After this audio recording of an infuriatingly aggressive Comcast representative arguing with a customer went mega-viral, Comcast, which instructs its employees not to take no for an answer, is now throwing its representative under the bus because he refused to take no for an answer.
Here's Comcast's statement:
We are very embarrassed by the way our employee spoke with Mr. Block and Ms. Belmont and are contacting them to personally apologize. The way in which our representative communicated with them is unacceptable and not consistent with how we train our customer service representatives.

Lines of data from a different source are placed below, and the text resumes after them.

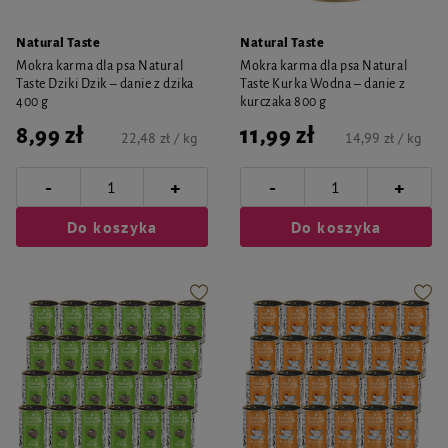
Natural Taste
Natural Taste
Mokra karma dla psa Natural
Mokra karma dla psa Natural
Taste Dziki Dzik – danie z dzika
Taste Kurka Wodna – danie z
400 g
kurczaka 800 g
8,99 zł
11,99 zł
22,48 zł / kg
14,99 zł / kg
-
-
+
+
Do koszyka
Do koszyka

We are investigating this situation and will take quick action. While the overwhelming majority of our employees work very hard to do the right thing every day, we are using this very unfortunate experience to reinforce how important it is to always treat our customers with the utmost respect.
As one commenter on the Comcast site observed:
Anyone with a modicum of compassion feels for your rep as much as they do for the customer. Certainly any cancellation works against some performance metric which will aim to objectively quantify or analyze a human interaction (in the least human way possible) on some fiscal report, tacking the loss of this customer on the rep that couldn't retain said customer's business.
I agree with this commenter. There's a reason the customer service representative sounded so desperate on the recording, and it's not because he enjoys being an asshole. It's because Comcast has made it clear that his job is on the line if he can't retain subscribers.